How to complete this task: Without any of their pictures, return all of the records exactly.

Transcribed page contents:

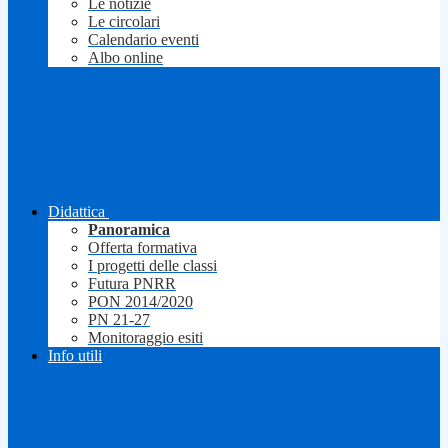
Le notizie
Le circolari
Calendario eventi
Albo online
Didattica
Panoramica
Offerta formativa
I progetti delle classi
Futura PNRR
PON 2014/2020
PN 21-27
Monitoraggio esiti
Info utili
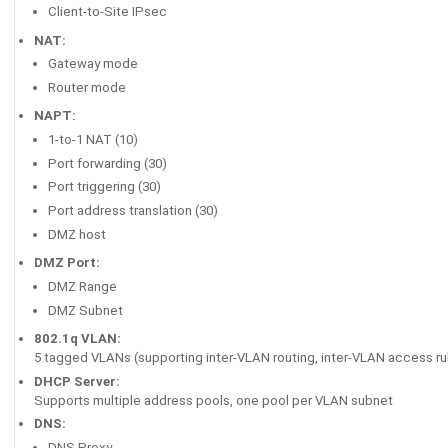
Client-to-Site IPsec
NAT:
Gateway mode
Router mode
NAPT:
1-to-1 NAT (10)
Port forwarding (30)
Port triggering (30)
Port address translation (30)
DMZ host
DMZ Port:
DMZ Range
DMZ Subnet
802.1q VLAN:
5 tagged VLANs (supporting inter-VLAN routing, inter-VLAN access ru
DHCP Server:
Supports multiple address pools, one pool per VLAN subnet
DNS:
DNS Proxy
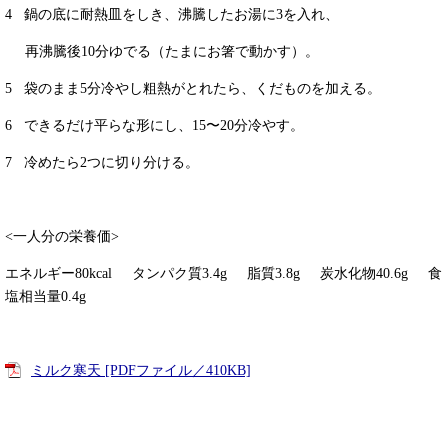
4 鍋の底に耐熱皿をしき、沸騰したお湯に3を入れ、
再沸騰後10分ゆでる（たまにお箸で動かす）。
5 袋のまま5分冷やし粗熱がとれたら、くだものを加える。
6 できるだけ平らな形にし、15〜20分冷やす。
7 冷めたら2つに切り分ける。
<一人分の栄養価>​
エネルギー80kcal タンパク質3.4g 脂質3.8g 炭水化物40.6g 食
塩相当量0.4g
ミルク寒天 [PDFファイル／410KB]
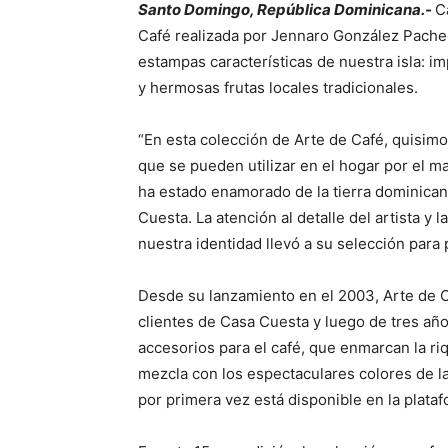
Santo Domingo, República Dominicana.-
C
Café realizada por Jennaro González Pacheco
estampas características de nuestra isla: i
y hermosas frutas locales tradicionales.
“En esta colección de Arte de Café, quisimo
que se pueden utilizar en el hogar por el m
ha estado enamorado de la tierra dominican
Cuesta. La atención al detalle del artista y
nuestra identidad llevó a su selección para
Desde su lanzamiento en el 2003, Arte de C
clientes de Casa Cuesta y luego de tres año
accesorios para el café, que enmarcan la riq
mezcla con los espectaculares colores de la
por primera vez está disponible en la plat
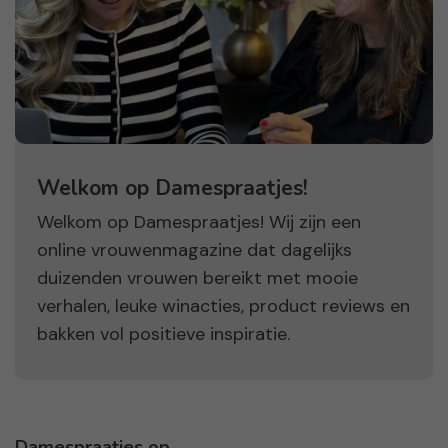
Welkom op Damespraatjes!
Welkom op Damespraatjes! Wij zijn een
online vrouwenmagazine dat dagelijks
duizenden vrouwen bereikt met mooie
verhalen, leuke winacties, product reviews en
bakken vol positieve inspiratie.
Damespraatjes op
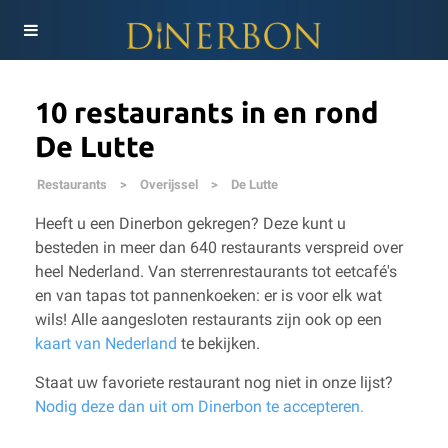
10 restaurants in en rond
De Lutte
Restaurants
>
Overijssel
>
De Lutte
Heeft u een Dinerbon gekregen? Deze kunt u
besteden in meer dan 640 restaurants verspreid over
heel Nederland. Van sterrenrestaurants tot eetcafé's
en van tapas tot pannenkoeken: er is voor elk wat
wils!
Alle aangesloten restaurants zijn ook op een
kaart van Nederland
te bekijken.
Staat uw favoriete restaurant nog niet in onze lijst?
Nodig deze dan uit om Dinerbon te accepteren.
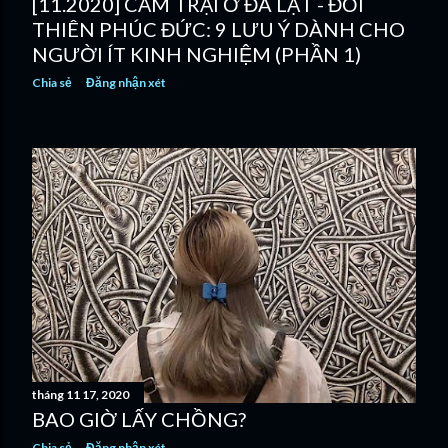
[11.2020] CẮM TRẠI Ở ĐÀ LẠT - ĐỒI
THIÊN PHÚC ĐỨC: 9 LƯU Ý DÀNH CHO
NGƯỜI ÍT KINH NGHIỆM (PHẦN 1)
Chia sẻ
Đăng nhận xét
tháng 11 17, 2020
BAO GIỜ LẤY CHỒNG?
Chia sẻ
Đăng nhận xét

Answer for this exercise:
Le notizie
Le circolari
Calendario eventi
Albo online
Didattica
Panoramica
Offerta formativa
I progetti delle classi
Futura PNRR
PON 2014/2020
PN 21-27
Monitoraggio esiti
Info utili
Client-to-Site IPsec
NAT:
Gateway mode
Router mode
NAPT:
1-to-1 NAT (10)
Port forwarding (30)
Port triggering (30)
Port address translation (30)
DMZ host
DMZ Port:
DMZ Range
DMZ Subnet
802.1q VLAN:
5 tagged VLANs (supporting inter-VLAN routing, inter-VLAN access ru
DHCP Server:
Supports multiple address pools, one pool per VLAN subnet
DNS:
DNS Proxy
4 鍋の底に耐熱皿をしき、沸騰したお湯に3を入れ、
再沸騰後10分ゆでる（たまにお箸で動かす）。
5 袋のまま5分冷やし粗熱がとれたら、くだものを加える。
6 できるだけ平らな形にし、15〜20分冷やす。
7 冷めたら2つに切り分ける。
<一人分の栄養価>​
エネルギー80kcal タンパク質3.4g 脂質3.8g 炭水化物40.6g 食
塩相当量0.4g
ミルク寒天 [PDFファイル／410KB]
Santo Domingo, República Dominicana.-
C
Café realizada por Jennaro González Pacheco
estampas características de nuestra isla: i
y hermosas frutas locales tradicionales.
“En esta colección de Arte de Café, quisimo
que se pueden utilizar en el hogar por el m
ha estado enamorado de la tierra dominican
Cuesta. La atención al detalle del artista y
nuestra identidad llevó a su selección para
Desde su lanzamiento en el 2003, Arte de C
clientes de Casa Cuesta y luego de tres año
accesorios para el café, que enmarcan la riq
mezcla con los espectaculares colores de la
por primera vez está disponible en la plat
Welkom op Damespraatjes!
Welkom op Damespraatjes! Wij zijn een
online vrouwenmagazine dat dagelijks
duizenden vrouwen bereikt met mooie
verhalen, leuke winacties, product reviews en
bakken vol positieve inspiratie.
Damespraatjes op
10 restaurants in en rond
De Lutte
Restaurants
>
Overijssel
>
De Lutte
Heeft u een Dinerbon gekregen? Deze kunt u
besteden in meer dan 640 restaurants verspreid over
heel Nederland. Van sterrenrestaurants tot eetcafé's
en van tapas tot pannenkoeken: er is voor elk wat
wils!
Alle aangesloten restaurants zijn ook op een
kaart van Nederland
te bekijken.
Staat uw favoriete restaurant nog niet in onze lijst?
Nodig deze dan uit om Dinerbon te accepteren.
[11.2020] CẮM TRẠI Ở ĐÀ LẠT - ĐỒI
THIÊN PHÚC ĐỨC: 9 LƯU Ý DÀNH CHO
NGƯỜI ÍT KINH NGHIỆM (PHẦN 1)
Chia sẻ
Đăng nhận xét
tháng 11 17, 2020
BAO GIỜ LẤY CHỒNG?
Chia sẻ
Đăng nhận xét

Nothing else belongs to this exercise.